◆ **Your assignment**
Where the line containing "right elbow: (196, 695, 0)" appears in the records below, begin there and repeat each line exactly through the final one, dropping all pictures.

◆ **Provided entries**
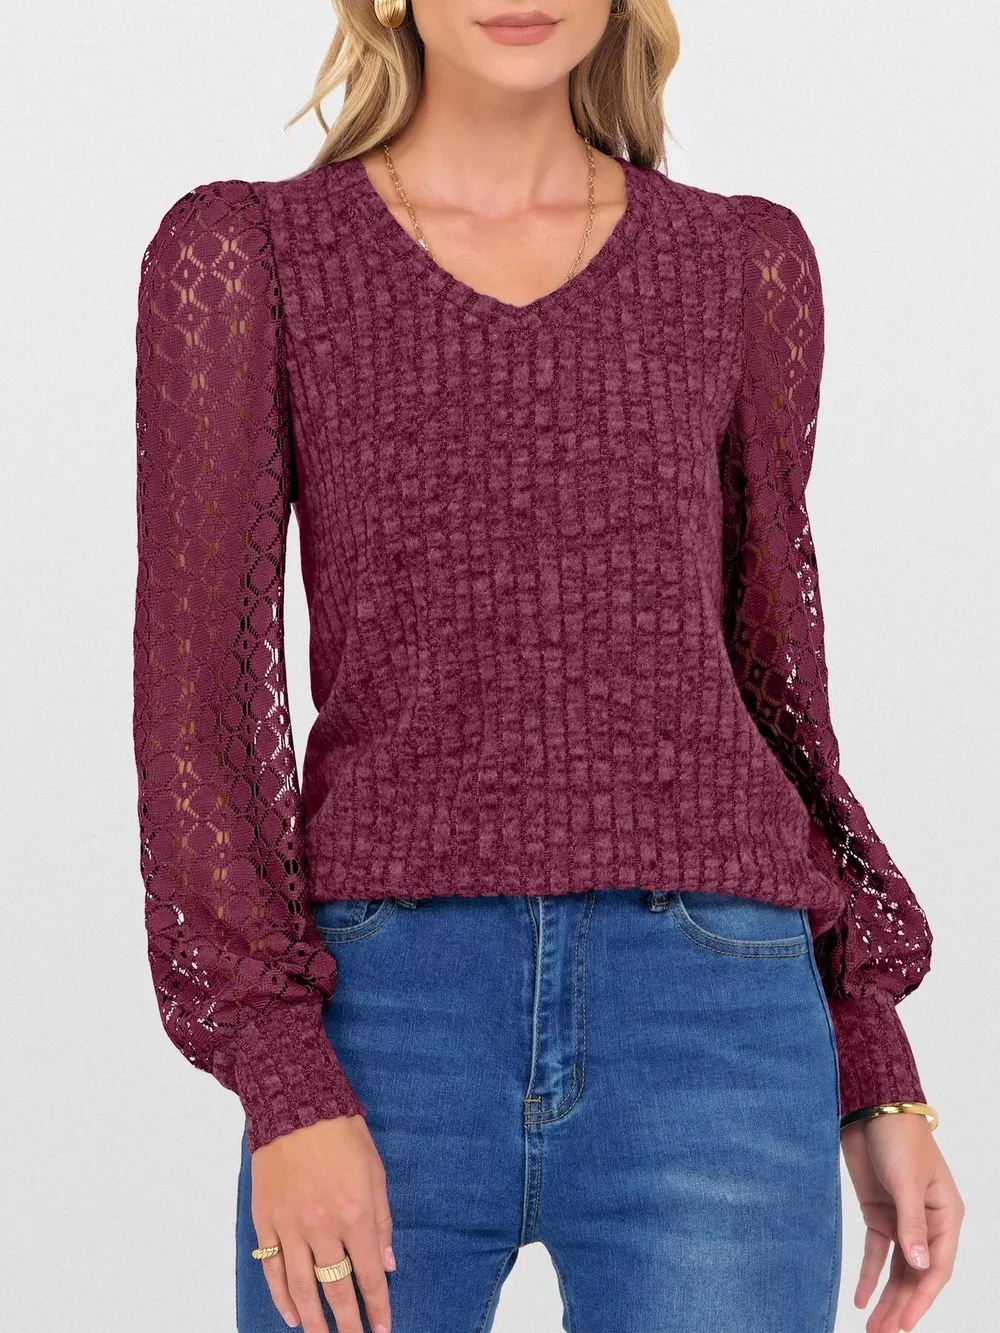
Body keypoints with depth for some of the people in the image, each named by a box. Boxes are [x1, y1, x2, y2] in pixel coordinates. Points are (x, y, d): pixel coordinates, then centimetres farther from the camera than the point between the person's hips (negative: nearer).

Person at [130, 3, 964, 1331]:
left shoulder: (742, 265, 12)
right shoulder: (242, 256, 6)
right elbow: (196, 695, 0)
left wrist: (879, 1083, 11)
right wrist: (282, 1092, -11)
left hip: (708, 1036, 1)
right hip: (388, 1033, -1)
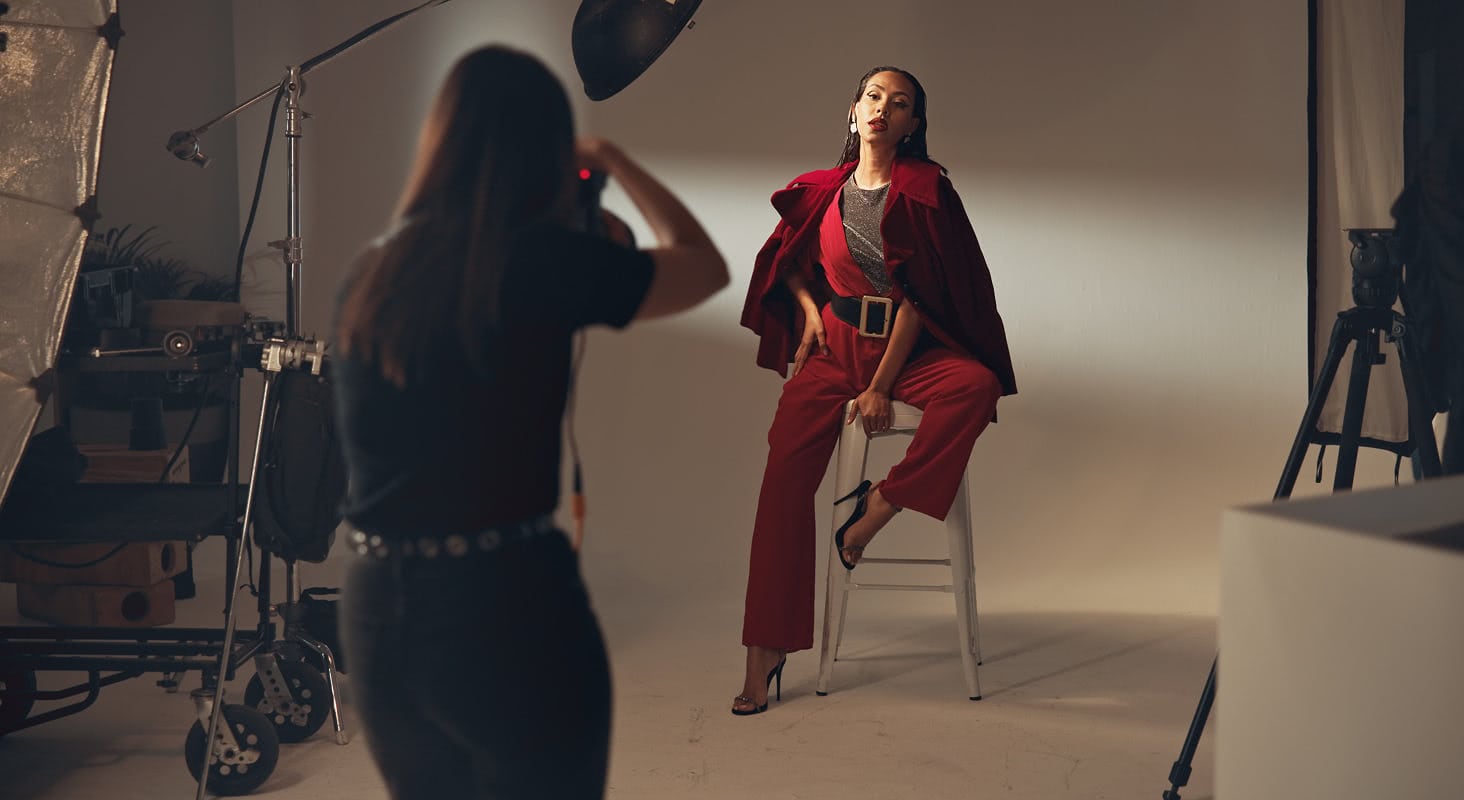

◆ **Response to this task**
right elbow: (196, 695, 0)
left wrist: (879, 1083, 11)
right wrist: (282, 1092, -11)
left hip: (708, 1036, 1)
right hip: (388, 1033, -1)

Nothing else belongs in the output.